I have a story (Score:3, Interesting)
Back in 1993 (pre WWW), I had an internet account. My college girlfriend was doing a paper on Nafta, and I was trying to help research. Some congressional staffer gave me the FTP address to his private hard drive where I picked up a copy in .ps format or something. All 9000 pages of it. I could see all his files.
Good times. In those days, there was a rule: never meet anyone from the internet IRL. That used to be condsidered a good way to end up in a bodybag. Nowadays everyone meets everyone that way (me + my wife for example.)
Re:I have a story (Score:3, Interesting)
One of the sillier comments I've seen on slashdot... (weird yes, but bodybags is ridiculous)
David Gay, who did use the internet in 1993, and met people IRL in 1994...
Viral Advertising (Score:2, Interesting)
I only glanced through the article. Isn't this just a shout-out that this guy is available for a government job? Don't we have job boards that take resumes that do the same thing without wasting my front page "NEWS for Nerds. Stuff that matters" websites?
Carl has been on Slashdot before (Score:2, Interesting)
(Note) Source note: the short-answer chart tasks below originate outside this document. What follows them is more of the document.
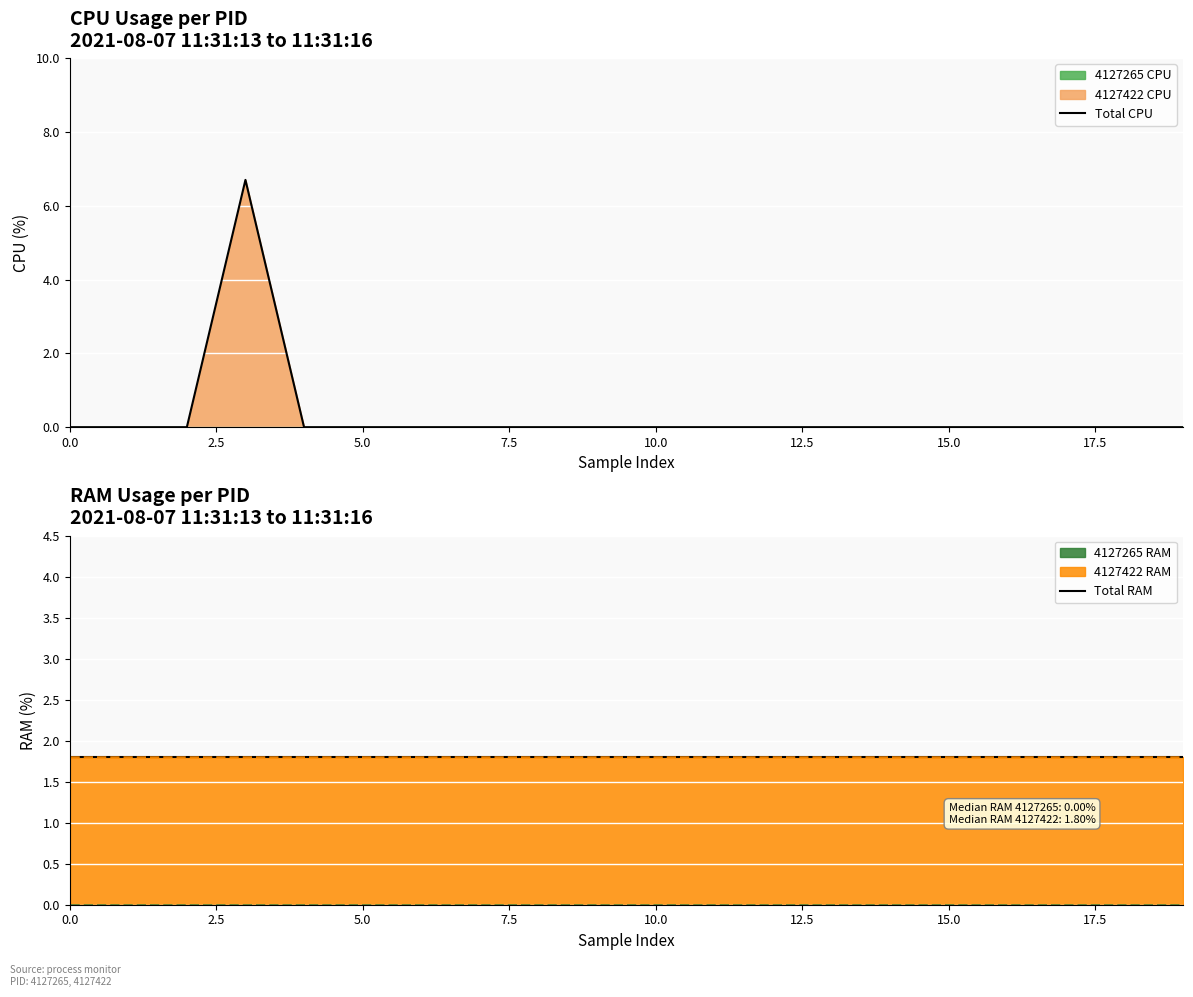

True or false: Total CPU has a value of 0.0 at 15.0.

True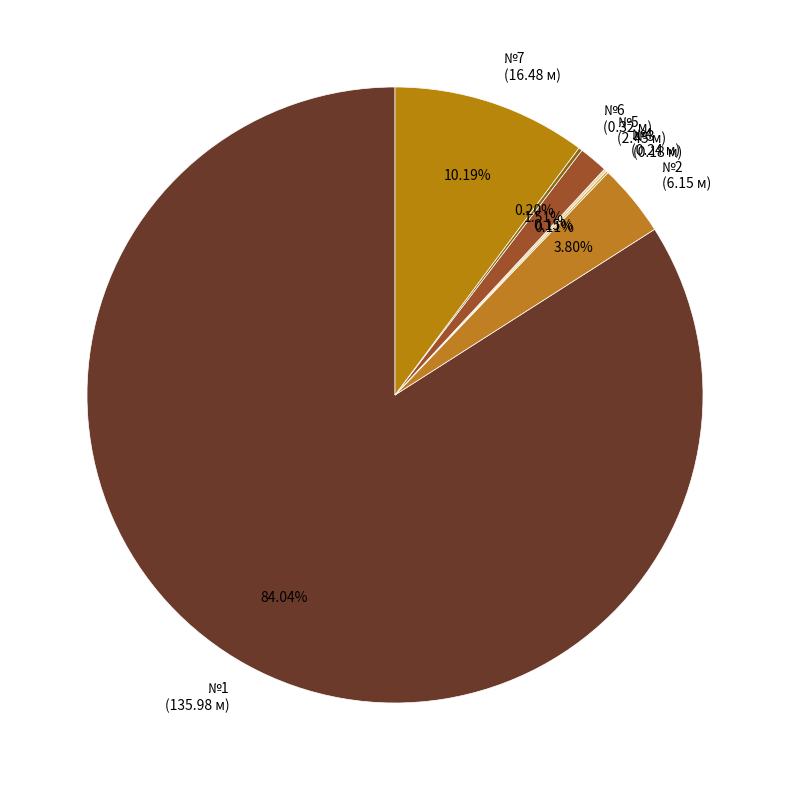

Do №2 (6.15 м) and №7 (16.48 м) together represent more than half of the pie?

No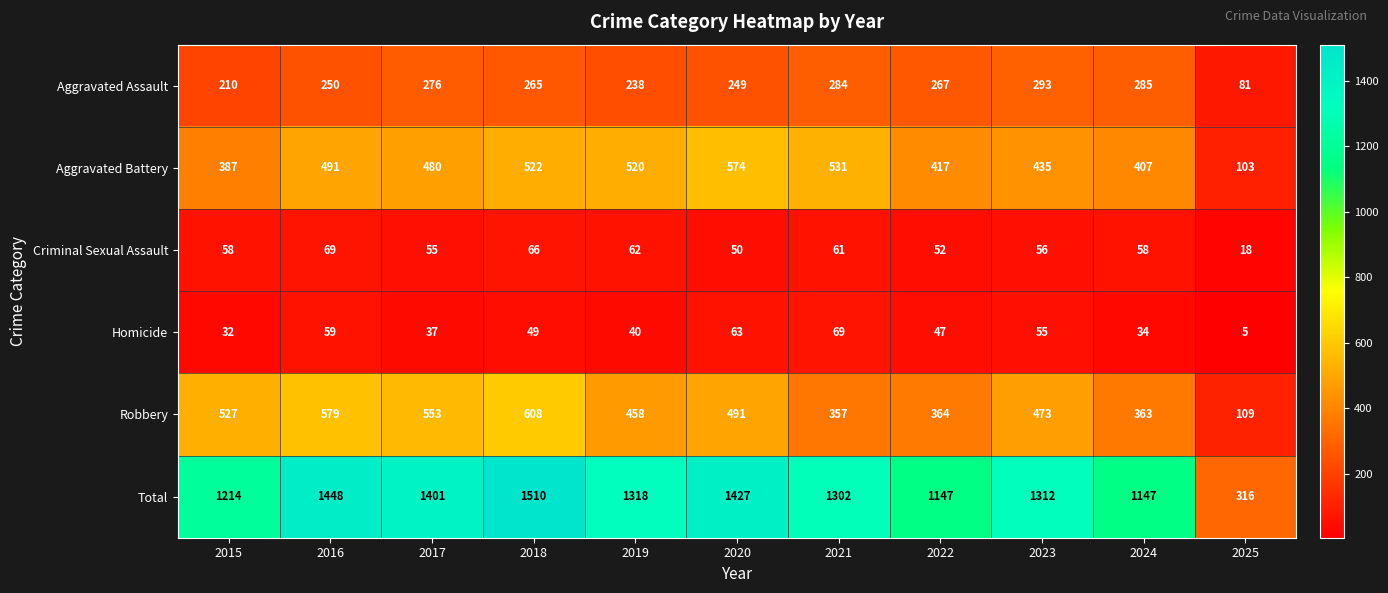

Which series has the widest spread of values?

Total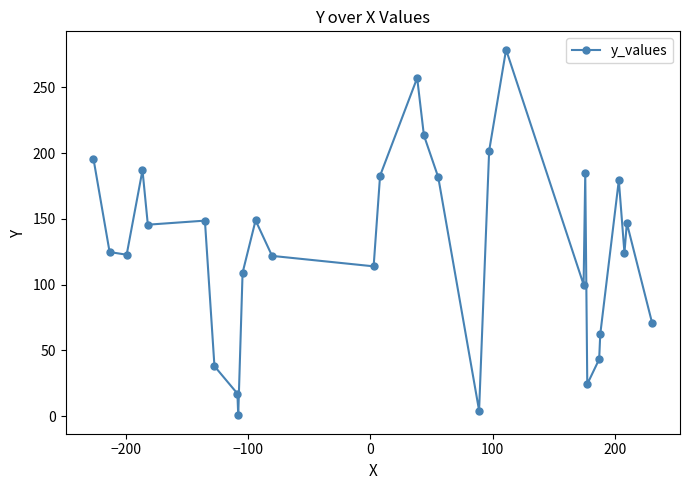

What is the average value?

128.7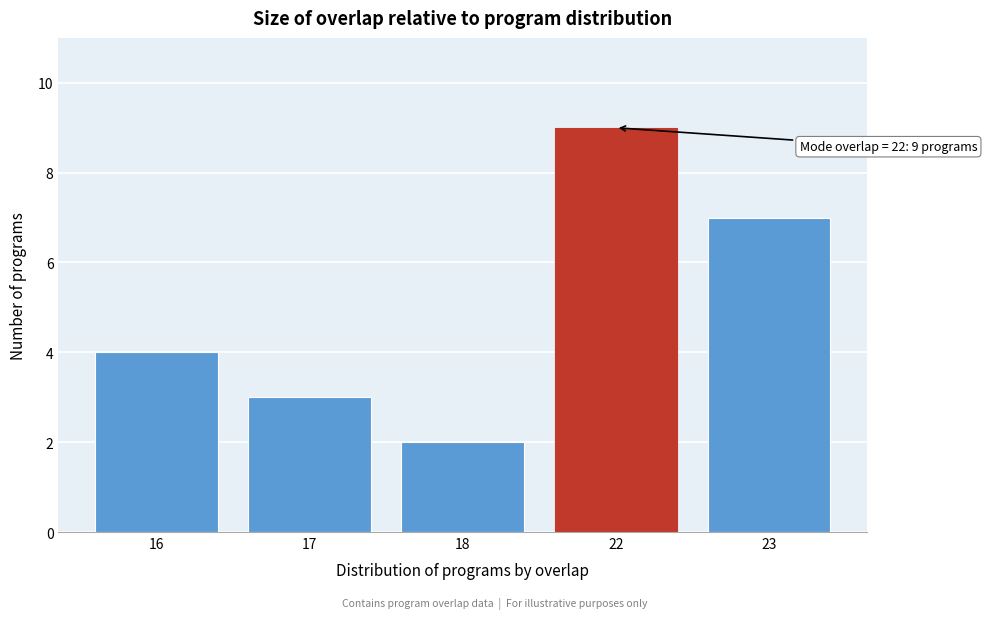

Reading right to left, what are all the values shown in this chart?

7	9	2	3	4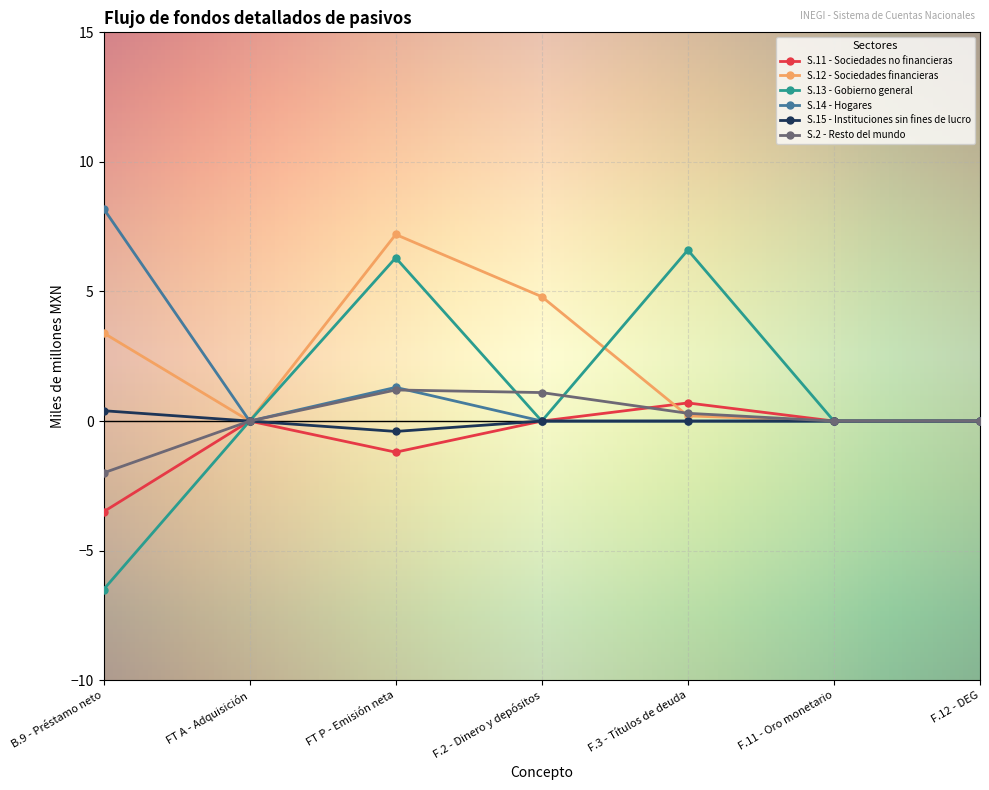

True or false: S.14 - Hogares has more than 2 points higher than both neighbors.

False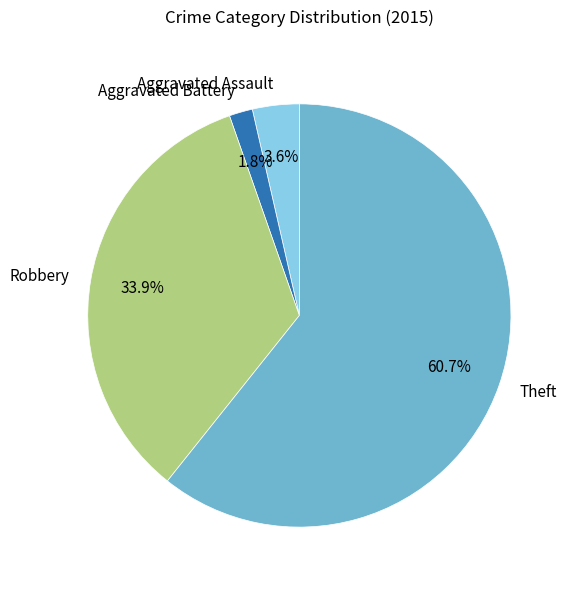

To the nearest percent, what is the combined percentage of Theft and Robbery?

95%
You might not remember it, but Carl has been on Slashdot quite a few times. Basically, he's trying to gather up all that government data that's supposed to be publicly accessible (but isn't) and make it conveniently accessible on the web. Problem? There are a lot of people who profit from this and they're not so happy. Also, you have to deal with tons of red tape.
Here are some past appearances on Slashdot:
Getting us free access to copyrighted CA laws [slashdot.org]
Putting 1.8M court records online [slashdot.org]
I think he also has a Slashdot account [slashdot.org], though it seems little-used.